==== Supplied records

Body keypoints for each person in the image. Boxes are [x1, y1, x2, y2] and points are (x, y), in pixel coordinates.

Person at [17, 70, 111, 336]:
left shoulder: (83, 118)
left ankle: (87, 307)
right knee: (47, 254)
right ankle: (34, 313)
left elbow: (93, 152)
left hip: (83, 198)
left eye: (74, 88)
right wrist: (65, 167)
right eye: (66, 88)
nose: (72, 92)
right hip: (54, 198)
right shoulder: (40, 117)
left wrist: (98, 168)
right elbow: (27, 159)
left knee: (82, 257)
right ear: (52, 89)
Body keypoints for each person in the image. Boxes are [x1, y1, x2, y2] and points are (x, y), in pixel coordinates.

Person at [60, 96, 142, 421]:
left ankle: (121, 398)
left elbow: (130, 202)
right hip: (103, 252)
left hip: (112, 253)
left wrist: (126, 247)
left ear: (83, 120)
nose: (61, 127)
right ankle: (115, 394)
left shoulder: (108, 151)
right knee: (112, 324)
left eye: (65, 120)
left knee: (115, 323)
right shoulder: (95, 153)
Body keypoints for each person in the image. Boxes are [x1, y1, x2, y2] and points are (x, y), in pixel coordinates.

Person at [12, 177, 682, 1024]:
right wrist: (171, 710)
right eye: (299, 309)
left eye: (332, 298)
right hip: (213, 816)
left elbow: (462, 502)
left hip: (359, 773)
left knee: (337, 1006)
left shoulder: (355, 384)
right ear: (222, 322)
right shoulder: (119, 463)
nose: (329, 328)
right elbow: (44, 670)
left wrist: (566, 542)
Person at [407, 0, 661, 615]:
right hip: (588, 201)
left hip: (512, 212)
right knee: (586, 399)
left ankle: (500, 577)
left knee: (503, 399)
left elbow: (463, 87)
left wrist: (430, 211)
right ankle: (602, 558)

========

- **What is being asked**
All lines from the one containing "nose: (329, 328)" to the end of the records, both ends included, should be printed exactly and on their own.

- **Response below**
nose: (329, 328)
right elbow: (44, 670)
left wrist: (566, 542)
Person at [407, 0, 661, 615]:
right hip: (588, 201)
left hip: (512, 212)
right knee: (586, 399)
left ankle: (500, 577)
left knee: (503, 399)
left elbow: (463, 87)
left wrist: (430, 211)
right ankle: (602, 558)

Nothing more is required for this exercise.